#### [TASK TO COMPLETE]
From the material below, list every line containing "Table".

#### [DATA FOR PROCESSING]

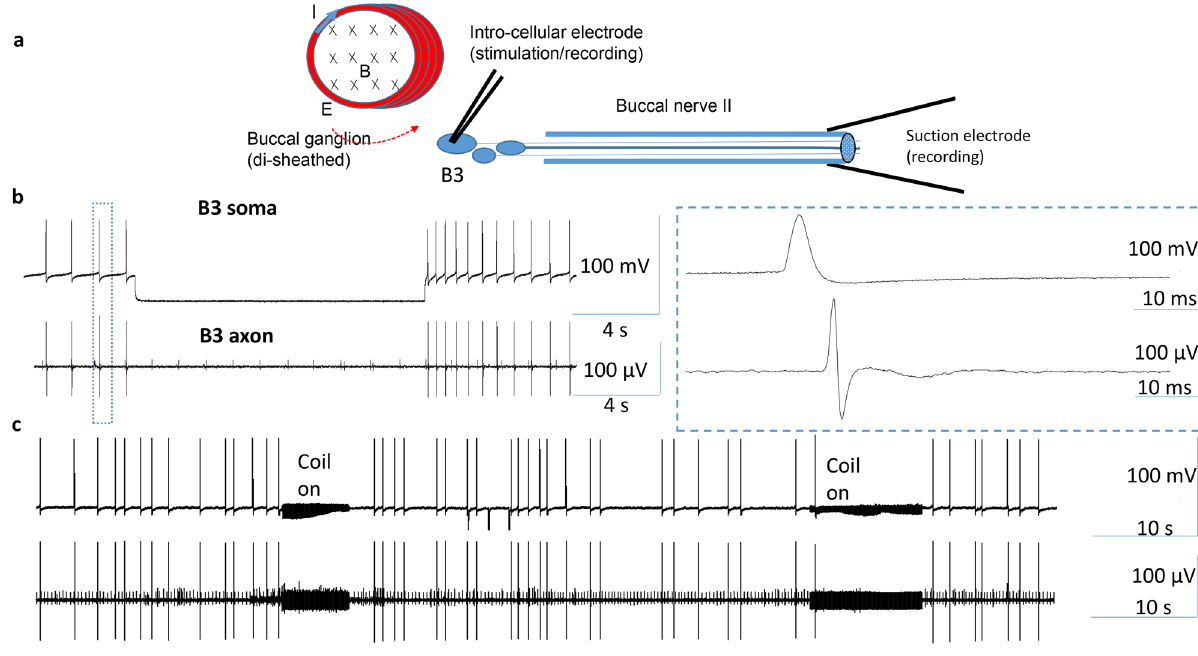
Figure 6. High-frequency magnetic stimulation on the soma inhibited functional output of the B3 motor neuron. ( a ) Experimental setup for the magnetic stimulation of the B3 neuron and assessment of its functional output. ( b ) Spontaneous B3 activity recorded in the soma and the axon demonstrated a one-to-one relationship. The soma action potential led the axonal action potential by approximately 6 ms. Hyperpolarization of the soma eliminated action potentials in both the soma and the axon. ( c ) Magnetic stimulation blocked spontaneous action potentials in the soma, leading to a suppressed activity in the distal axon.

* * *

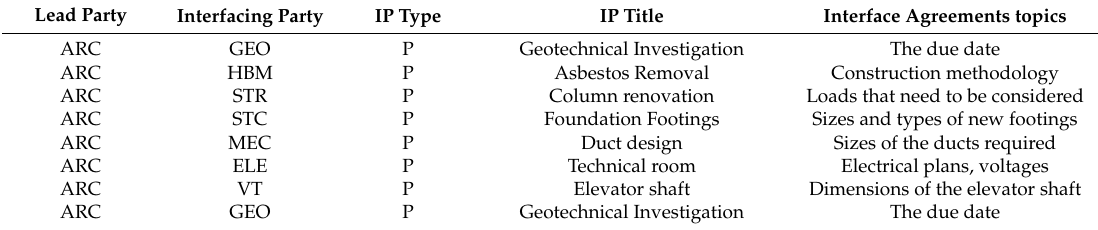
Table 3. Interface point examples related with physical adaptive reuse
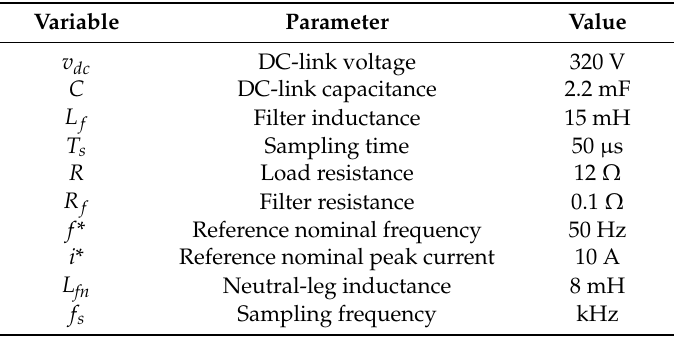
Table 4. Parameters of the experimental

#### [EXERCISE SOLUTION]
Table 3. Interface point examples related with physical adaptive reuse
Table 4. Parameters of the experimental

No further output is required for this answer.